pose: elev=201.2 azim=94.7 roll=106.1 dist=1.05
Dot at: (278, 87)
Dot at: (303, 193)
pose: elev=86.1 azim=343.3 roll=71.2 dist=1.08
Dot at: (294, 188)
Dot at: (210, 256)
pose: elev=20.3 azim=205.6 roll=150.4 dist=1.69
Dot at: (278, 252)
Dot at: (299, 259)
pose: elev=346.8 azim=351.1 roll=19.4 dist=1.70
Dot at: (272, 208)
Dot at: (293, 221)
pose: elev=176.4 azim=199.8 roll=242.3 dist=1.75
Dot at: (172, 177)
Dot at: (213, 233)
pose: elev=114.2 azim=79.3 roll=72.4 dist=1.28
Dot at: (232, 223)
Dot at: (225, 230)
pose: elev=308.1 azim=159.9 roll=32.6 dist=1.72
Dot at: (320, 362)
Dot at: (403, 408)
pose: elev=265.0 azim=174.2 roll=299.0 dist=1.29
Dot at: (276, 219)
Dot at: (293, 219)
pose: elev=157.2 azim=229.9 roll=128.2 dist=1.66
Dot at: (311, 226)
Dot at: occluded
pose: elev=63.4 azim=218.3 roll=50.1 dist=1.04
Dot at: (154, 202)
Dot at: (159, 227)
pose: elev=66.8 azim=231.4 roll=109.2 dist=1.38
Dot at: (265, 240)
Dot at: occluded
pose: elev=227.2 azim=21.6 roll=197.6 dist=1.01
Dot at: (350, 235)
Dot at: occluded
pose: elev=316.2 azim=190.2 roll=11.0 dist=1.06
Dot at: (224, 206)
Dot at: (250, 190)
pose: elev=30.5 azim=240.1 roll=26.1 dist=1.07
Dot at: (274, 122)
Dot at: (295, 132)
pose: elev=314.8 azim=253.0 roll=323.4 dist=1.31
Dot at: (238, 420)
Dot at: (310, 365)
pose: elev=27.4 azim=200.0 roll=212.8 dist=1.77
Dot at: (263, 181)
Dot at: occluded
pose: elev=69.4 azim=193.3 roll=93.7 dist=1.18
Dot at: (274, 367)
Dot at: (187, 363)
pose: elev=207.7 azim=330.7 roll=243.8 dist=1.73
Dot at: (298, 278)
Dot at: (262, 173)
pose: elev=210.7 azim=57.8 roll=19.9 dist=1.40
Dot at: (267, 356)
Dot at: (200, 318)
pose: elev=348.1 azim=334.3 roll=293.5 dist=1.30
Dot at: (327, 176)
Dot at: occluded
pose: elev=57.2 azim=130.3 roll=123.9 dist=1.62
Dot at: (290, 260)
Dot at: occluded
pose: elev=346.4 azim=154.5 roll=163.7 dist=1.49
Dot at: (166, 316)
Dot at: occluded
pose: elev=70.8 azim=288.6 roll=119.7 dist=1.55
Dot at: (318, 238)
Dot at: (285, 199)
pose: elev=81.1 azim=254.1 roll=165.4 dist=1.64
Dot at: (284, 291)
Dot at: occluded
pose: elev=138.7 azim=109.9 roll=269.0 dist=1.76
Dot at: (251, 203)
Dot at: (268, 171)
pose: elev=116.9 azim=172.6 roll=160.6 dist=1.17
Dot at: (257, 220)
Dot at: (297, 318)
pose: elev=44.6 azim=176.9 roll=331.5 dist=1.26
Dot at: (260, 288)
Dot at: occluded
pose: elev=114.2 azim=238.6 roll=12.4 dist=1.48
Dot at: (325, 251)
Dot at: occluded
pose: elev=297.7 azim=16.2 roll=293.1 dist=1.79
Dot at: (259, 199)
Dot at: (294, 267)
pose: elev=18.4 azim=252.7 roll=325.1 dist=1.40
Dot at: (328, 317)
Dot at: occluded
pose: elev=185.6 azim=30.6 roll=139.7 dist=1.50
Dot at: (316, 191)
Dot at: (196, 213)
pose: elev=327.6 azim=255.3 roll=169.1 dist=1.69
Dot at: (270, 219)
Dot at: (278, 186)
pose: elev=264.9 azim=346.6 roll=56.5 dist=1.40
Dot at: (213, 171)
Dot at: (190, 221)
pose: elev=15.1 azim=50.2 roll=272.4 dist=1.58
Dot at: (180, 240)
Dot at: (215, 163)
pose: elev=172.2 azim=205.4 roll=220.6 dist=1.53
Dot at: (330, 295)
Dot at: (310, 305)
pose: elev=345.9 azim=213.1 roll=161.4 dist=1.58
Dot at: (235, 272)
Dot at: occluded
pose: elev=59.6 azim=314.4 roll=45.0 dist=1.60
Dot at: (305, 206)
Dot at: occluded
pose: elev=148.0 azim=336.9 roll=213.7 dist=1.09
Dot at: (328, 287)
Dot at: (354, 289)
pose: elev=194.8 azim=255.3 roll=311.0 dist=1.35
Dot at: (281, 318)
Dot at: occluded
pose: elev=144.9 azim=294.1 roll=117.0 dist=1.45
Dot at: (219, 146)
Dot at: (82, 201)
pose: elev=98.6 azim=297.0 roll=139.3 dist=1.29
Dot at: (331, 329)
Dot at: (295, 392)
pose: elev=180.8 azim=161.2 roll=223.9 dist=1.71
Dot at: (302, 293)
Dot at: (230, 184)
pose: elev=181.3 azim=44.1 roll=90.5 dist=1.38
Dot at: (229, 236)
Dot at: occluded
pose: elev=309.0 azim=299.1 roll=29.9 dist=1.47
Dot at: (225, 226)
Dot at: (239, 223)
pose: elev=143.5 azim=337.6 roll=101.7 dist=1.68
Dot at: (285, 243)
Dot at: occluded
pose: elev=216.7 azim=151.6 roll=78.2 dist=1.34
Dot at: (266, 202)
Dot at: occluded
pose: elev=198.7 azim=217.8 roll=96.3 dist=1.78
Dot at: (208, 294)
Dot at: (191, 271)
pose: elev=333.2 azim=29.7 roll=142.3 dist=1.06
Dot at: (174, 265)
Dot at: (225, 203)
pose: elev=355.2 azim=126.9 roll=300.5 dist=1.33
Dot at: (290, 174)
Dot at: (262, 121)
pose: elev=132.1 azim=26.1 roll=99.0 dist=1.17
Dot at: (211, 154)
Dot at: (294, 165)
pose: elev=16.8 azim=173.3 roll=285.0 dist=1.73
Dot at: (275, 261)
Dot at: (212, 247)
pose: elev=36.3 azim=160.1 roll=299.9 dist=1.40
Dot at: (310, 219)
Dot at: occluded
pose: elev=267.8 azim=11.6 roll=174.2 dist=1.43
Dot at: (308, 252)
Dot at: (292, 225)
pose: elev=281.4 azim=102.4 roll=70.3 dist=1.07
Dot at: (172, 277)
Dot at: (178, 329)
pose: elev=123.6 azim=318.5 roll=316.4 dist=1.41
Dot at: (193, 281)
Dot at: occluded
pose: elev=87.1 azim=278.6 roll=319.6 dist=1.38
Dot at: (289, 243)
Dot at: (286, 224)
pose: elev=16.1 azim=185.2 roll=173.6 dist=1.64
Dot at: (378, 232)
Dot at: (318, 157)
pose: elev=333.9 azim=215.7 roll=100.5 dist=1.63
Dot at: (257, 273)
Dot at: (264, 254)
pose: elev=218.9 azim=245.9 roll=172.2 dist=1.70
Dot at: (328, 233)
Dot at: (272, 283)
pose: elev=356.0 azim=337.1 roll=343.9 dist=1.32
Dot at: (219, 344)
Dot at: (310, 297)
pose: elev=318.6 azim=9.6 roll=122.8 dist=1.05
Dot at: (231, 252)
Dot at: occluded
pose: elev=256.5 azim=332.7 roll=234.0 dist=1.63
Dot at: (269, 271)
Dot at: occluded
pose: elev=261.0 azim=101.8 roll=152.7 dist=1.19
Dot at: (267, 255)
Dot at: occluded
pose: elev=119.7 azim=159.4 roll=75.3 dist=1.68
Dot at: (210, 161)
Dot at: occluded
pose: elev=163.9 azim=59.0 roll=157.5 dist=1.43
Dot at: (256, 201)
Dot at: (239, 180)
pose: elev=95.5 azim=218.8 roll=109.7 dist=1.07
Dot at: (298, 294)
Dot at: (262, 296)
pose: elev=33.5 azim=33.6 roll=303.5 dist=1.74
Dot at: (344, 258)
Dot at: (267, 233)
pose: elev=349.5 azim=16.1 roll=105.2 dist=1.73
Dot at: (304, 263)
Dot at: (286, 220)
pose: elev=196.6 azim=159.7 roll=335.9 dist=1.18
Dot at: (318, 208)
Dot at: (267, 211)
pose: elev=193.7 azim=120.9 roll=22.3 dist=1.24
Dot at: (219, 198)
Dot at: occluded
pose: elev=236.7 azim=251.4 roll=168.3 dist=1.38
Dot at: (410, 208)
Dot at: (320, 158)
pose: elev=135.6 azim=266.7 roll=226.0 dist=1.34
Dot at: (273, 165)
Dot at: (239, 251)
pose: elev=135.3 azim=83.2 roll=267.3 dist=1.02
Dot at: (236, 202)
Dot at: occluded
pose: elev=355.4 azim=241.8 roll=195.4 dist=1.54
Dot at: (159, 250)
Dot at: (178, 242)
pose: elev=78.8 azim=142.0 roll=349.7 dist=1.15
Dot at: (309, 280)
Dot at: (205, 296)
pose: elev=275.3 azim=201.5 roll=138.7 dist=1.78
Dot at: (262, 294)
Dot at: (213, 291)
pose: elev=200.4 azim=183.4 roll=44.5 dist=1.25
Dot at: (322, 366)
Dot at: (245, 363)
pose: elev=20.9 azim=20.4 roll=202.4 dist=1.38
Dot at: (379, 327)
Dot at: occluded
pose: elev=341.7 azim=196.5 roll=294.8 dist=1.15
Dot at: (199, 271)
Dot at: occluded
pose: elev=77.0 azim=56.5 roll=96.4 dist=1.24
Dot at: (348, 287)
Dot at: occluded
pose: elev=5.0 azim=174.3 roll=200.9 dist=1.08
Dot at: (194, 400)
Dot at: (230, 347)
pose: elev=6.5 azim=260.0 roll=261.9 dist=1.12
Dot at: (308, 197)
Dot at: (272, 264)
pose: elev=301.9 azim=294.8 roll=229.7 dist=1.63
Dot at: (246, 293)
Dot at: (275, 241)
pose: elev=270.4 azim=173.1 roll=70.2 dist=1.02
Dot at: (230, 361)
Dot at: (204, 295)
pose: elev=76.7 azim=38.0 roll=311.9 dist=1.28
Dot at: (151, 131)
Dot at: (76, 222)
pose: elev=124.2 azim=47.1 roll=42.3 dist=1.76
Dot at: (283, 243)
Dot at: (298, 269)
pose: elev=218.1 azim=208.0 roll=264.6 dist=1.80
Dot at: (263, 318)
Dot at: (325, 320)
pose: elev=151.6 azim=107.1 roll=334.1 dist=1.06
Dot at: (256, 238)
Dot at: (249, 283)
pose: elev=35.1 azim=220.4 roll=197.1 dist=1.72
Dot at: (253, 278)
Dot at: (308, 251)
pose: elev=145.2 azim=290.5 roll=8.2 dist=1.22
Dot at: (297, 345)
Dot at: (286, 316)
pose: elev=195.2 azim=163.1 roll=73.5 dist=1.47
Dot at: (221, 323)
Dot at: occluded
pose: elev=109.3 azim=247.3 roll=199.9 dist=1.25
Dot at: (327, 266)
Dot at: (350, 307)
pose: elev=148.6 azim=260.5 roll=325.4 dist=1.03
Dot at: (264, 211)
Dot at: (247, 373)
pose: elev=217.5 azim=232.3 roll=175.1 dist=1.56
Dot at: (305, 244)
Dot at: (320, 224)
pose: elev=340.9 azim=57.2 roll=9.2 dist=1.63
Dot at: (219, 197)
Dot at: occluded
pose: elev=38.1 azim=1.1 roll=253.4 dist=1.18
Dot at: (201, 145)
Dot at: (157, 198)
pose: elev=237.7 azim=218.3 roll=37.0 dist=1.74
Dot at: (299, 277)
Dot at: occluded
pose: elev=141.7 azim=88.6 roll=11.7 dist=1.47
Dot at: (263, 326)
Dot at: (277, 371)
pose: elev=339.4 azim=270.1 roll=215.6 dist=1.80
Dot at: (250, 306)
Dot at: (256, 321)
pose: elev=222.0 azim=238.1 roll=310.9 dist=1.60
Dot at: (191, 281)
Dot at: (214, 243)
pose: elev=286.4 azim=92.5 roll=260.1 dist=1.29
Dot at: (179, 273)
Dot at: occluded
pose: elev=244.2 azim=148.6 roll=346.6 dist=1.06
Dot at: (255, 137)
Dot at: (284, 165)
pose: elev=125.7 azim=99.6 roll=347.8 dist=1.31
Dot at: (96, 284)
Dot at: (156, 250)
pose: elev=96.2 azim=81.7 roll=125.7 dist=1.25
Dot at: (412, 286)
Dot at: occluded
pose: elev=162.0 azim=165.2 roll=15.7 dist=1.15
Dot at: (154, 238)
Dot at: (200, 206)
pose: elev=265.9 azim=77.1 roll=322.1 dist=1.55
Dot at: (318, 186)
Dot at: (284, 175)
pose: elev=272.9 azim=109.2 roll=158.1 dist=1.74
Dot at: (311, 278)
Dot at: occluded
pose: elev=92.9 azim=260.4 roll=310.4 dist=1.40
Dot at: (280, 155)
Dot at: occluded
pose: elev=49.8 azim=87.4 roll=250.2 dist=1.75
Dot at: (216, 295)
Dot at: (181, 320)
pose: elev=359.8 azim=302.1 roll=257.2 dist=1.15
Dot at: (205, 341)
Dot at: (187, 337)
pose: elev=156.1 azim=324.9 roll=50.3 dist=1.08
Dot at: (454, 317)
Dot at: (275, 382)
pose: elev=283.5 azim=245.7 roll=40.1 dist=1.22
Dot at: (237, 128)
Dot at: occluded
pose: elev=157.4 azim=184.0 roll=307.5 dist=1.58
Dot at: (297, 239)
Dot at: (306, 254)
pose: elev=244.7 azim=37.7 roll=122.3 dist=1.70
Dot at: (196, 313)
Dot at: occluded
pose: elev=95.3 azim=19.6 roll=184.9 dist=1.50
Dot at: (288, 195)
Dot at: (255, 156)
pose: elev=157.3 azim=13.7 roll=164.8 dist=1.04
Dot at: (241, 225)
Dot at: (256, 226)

---

• OBJECTIVE:
Reproduce the stretch of the records above from the line containing "pose: elev=216.7 azim=151.6" through the line containing "Dot at: (262, 296)", keeping every character unchanged.

• RESPONSE:
pose: elev=216.7 azim=151.6 roll=78.2 dist=1.34
Dot at: (266, 202)
Dot at: occluded
pose: elev=198.7 azim=217.8 roll=96.3 dist=1.78
Dot at: (208, 294)
Dot at: (191, 271)
pose: elev=333.2 azim=29.7 roll=142.3 dist=1.06
Dot at: (174, 265)
Dot at: (225, 203)
pose: elev=355.2 azim=126.9 roll=300.5 dist=1.33
Dot at: (290, 174)
Dot at: (262, 121)
pose: elev=132.1 azim=26.1 roll=99.0 dist=1.17
Dot at: (211, 154)
Dot at: (294, 165)
pose: elev=16.8 azim=173.3 roll=285.0 dist=1.73
Dot at: (275, 261)
Dot at: (212, 247)
pose: elev=36.3 azim=160.1 roll=299.9 dist=1.40
Dot at: (310, 219)
Dot at: occluded
pose: elev=267.8 azim=11.6 roll=174.2 dist=1.43
Dot at: (308, 252)
Dot at: (292, 225)
pose: elev=281.4 azim=102.4 roll=70.3 dist=1.07
Dot at: (172, 277)
Dot at: (178, 329)
pose: elev=123.6 azim=318.5 roll=316.4 dist=1.41
Dot at: (193, 281)
Dot at: occluded
pose: elev=87.1 azim=278.6 roll=319.6 dist=1.38
Dot at: (289, 243)
Dot at: (286, 224)
pose: elev=16.1 azim=185.2 roll=173.6 dist=1.64
Dot at: (378, 232)
Dot at: (318, 157)
pose: elev=333.9 azim=215.7 roll=100.5 dist=1.63
Dot at: (257, 273)
Dot at: (264, 254)
pose: elev=218.9 azim=245.9 roll=172.2 dist=1.70
Dot at: (328, 233)
Dot at: (272, 283)
pose: elev=356.0 azim=337.1 roll=343.9 dist=1.32
Dot at: (219, 344)
Dot at: (310, 297)
pose: elev=318.6 azim=9.6 roll=122.8 dist=1.05
Dot at: (231, 252)
Dot at: occluded
pose: elev=256.5 azim=332.7 roll=234.0 dist=1.63
Dot at: (269, 271)
Dot at: occluded
pose: elev=261.0 azim=101.8 roll=152.7 dist=1.19
Dot at: (267, 255)
Dot at: occluded
pose: elev=119.7 azim=159.4 roll=75.3 dist=1.68
Dot at: (210, 161)
Dot at: occluded
pose: elev=163.9 azim=59.0 roll=157.5 dist=1.43
Dot at: (256, 201)
Dot at: (239, 180)
pose: elev=95.5 azim=218.8 roll=109.7 dist=1.07
Dot at: (298, 294)
Dot at: (262, 296)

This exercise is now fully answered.